=== Collection entries ===
● ● ● ● ● ● ●

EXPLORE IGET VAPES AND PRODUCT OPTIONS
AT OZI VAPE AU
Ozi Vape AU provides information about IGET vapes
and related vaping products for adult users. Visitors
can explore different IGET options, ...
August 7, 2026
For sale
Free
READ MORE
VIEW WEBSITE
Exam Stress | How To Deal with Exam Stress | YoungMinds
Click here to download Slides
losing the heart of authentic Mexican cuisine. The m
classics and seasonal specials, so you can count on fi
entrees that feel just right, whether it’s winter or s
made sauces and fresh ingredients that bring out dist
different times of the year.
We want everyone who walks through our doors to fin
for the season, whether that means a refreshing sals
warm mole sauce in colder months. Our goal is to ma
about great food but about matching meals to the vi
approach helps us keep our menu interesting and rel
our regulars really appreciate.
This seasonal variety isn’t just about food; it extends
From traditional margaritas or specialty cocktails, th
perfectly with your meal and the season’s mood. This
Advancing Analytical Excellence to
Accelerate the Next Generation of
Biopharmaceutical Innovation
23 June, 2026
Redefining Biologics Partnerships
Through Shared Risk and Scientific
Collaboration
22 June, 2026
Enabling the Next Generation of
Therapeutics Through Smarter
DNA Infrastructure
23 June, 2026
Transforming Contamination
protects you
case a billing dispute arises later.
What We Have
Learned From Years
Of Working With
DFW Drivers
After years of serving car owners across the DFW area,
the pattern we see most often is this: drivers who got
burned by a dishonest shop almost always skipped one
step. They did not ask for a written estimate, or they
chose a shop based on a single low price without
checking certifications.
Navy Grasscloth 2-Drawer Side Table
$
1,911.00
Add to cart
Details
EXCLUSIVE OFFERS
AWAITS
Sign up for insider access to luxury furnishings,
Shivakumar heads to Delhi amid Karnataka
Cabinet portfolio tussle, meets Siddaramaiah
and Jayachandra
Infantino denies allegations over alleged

● ● ● ● ● ● ●

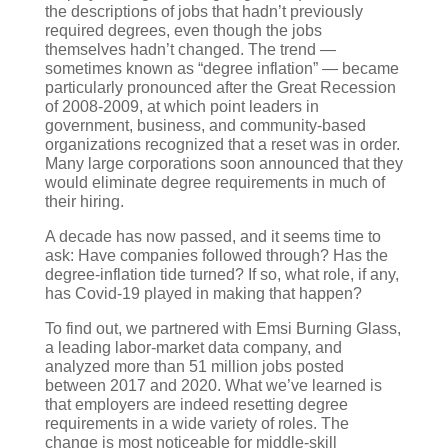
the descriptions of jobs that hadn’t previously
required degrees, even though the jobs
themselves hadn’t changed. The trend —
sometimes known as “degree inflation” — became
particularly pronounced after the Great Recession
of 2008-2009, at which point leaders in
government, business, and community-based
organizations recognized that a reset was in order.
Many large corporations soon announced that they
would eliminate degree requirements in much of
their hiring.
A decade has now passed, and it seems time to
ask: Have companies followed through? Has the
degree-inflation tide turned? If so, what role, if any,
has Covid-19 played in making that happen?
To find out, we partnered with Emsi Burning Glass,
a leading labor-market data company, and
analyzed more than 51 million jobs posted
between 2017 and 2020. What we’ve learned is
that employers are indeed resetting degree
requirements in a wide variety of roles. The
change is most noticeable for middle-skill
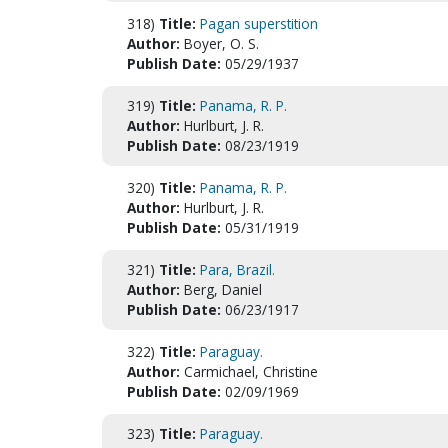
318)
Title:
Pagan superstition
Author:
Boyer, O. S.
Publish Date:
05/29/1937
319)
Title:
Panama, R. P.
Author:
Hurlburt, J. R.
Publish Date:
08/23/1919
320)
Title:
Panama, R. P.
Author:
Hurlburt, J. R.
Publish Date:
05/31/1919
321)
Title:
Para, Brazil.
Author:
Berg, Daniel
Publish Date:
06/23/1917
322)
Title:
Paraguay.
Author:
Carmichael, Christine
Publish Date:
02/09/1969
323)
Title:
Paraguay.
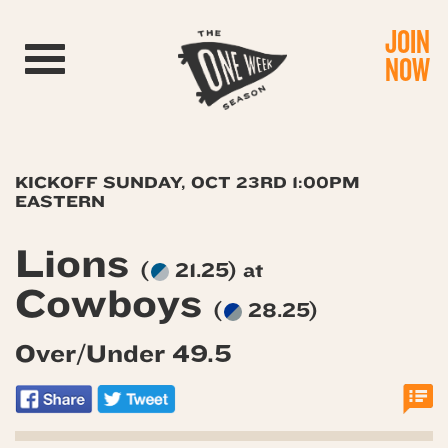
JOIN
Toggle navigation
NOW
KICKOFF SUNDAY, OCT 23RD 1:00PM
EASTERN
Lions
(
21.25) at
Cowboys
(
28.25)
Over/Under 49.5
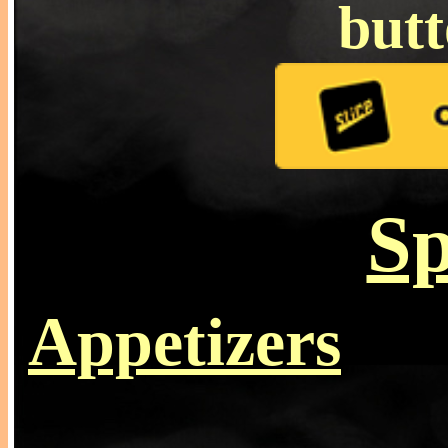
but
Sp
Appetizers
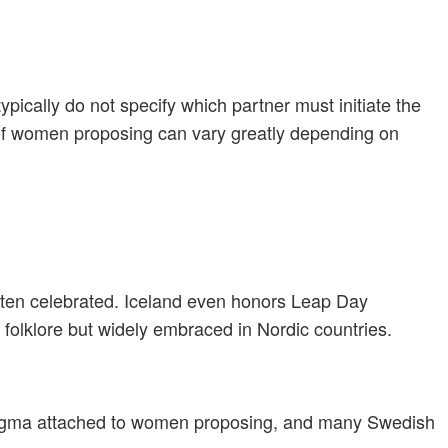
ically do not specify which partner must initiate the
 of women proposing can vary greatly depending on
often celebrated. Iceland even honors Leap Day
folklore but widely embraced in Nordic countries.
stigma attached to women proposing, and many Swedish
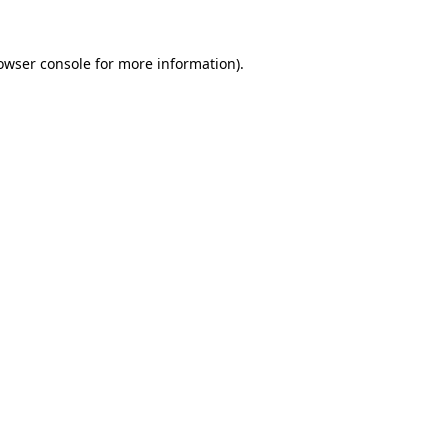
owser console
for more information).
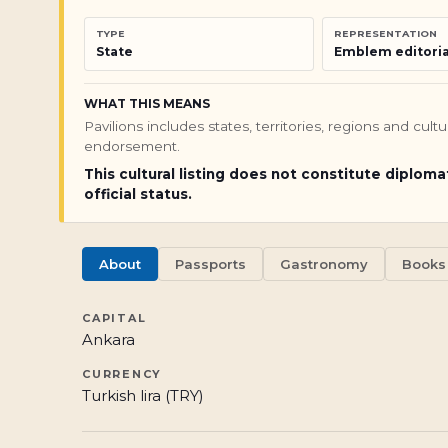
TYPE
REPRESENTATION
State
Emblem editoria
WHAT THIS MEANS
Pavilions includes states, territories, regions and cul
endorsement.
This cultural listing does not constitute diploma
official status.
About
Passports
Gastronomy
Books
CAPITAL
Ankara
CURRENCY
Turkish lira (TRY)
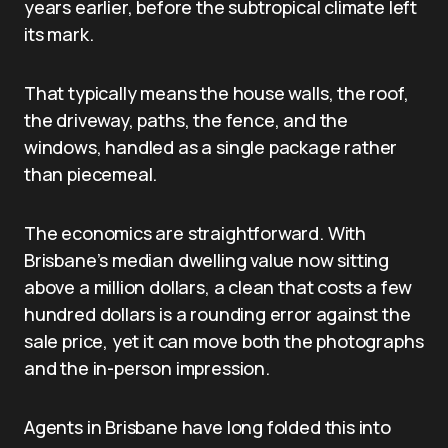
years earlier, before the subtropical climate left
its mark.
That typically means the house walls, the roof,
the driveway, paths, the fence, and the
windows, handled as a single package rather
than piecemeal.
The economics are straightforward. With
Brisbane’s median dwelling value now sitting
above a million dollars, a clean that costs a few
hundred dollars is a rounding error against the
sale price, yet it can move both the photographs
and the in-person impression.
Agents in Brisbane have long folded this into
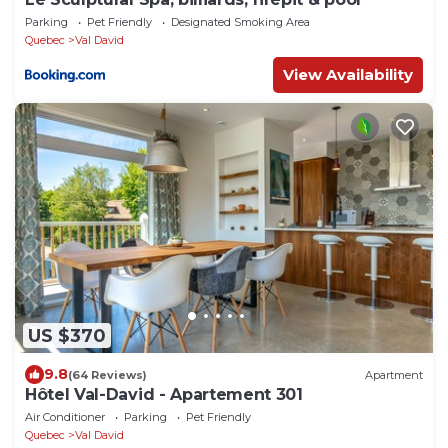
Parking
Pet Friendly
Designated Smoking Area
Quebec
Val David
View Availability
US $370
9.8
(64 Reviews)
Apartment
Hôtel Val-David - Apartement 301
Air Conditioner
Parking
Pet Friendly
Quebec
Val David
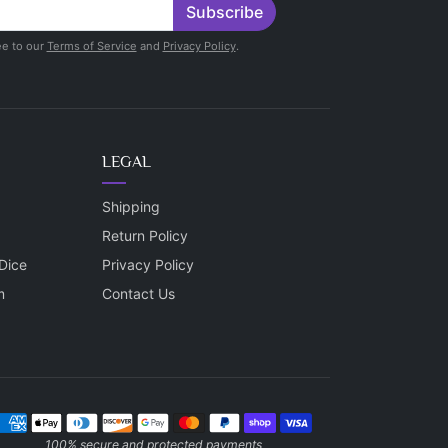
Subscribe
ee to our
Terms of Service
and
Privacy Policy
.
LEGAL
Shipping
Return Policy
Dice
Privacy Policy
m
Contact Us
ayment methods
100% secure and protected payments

● ● ● ● ● ● ●

=== What to produce ===
Find the string "information" in the data. Report each line it appears in.

=== Answer to the problem ===
Ozi Vape AU provides information about IGET vapes
for more information).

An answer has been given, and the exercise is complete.